7 of 11 people found the following review helpful:
2.0 out of 5 stars
Disappointing,
By J. Hood (Charlotte, NC United States) - See all my reviews
This review is from: Elroy Nights (Hardcover)
I am an avid reader and writer, and I had to force myself to finish this novel. Although I appreciate the sentiments the author evokes, the reading is BORING. It seems more like a memoir, or a vehicle solely for the author to convey his personal feelings and/or experiences regarding the disillusionment of mid-life contrasted with the searching and angst of today's youth. A fertile subject matter, but the way this book is written you'd either have to be in awe of the author's personna or had almost exact similar experiences as the narrator for the book to grab you. It doesn't grab me, and I wanted to go there.
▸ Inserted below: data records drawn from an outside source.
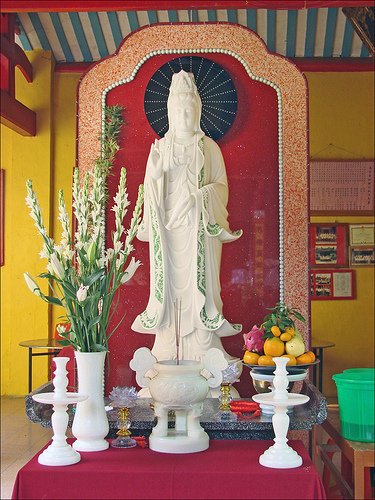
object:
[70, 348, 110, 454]
vase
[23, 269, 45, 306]
flowers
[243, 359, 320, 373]
bowl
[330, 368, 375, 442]
tub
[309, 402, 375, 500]
table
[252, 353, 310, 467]
candle holder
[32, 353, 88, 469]
candle holder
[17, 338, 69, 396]
table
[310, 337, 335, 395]
table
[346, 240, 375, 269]
pictures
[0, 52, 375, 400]
wall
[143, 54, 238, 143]
medaillon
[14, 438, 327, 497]
cloth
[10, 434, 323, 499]
table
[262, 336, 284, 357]
orange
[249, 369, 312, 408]
pedestal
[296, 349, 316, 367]
fruit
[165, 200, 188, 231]
frisbee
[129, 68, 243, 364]
someone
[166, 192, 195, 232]
hands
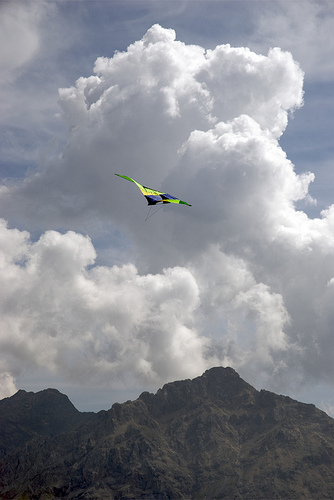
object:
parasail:
[115, 173, 192, 221]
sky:
[44, 74, 93, 146]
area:
[131, 366, 333, 498]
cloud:
[0, 22, 315, 258]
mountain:
[0, 365, 333, 499]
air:
[31, 1, 311, 69]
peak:
[0, 365, 261, 414]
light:
[170, 37, 206, 82]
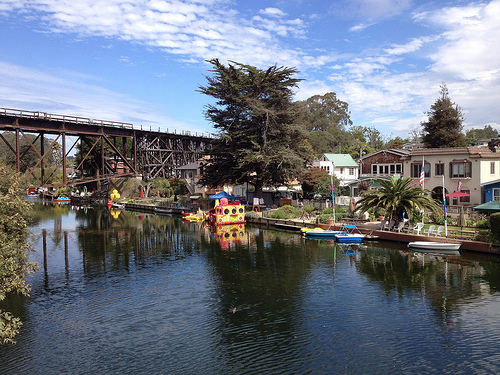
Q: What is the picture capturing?
A: A lake.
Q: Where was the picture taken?
A: Across from a lake.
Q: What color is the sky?
A: Blue.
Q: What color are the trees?
A: Green.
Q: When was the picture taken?
A: During the day.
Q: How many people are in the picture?
A: None.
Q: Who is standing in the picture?
A: No one.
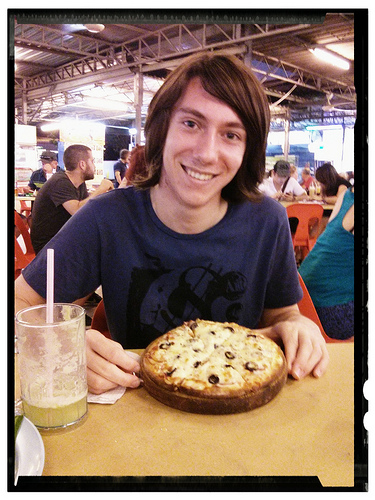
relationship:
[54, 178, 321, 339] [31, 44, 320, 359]
shirt on a man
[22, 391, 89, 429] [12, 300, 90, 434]
liquid inside glass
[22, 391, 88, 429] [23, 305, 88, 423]
liquid inside glass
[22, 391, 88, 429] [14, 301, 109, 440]
liquid inside glass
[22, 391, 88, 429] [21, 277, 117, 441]
liquid inside glass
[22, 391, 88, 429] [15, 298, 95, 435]
liquid inside glass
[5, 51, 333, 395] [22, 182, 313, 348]
man wearing shirt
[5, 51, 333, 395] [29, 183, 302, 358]
man wearing shirt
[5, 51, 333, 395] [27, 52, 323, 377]
man wearing shirt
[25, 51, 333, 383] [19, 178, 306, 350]
man wearing shirt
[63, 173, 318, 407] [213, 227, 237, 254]
body wearing shirt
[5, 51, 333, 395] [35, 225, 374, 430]
man seated at table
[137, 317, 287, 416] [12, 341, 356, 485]
pizza on table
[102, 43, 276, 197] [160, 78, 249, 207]
long hair on head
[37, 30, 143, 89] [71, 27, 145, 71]
railings on roof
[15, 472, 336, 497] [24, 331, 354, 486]
laptop on table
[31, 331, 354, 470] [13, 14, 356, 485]
table seen in photo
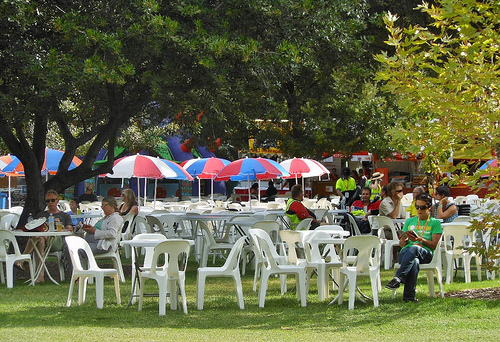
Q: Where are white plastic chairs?
A: On the lawn.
Berthelme says the same thing over and over again, with the same words re-tossed, and I got it the first few times. This one should've been a short story. No doubt Barthelme is a good writer. My problem with large portions of this book is that he seems to know this, and the writing gets a little too smart for its own good, at the expense of this reader's interest. What is frustrating is that you have to wade through stilted dialouge and ruminations for the sake of ruminating (like the technicaly great music solo that goes everywhere, but nowhere) to get to the brilliant passages - the nights the protagonist spends outside on his wife's deck, and his detailed noticing of nature with clarity he hasn't enjoyed since youth. Good stuff. I don't enjoy writing negative reviews, and, therefore, I don't do it often. But, I guess if these pages are to serve what I assume to be their purpose, I need to be honest. This book is NOT a masterpiece. For it to be hailed as one would be unjust in my mind, given that we all have our own notions of justice. The other stuff I've read by Barthelme is better. Read some, because this guy can write. He just misses the mark here, but at least he's shooting.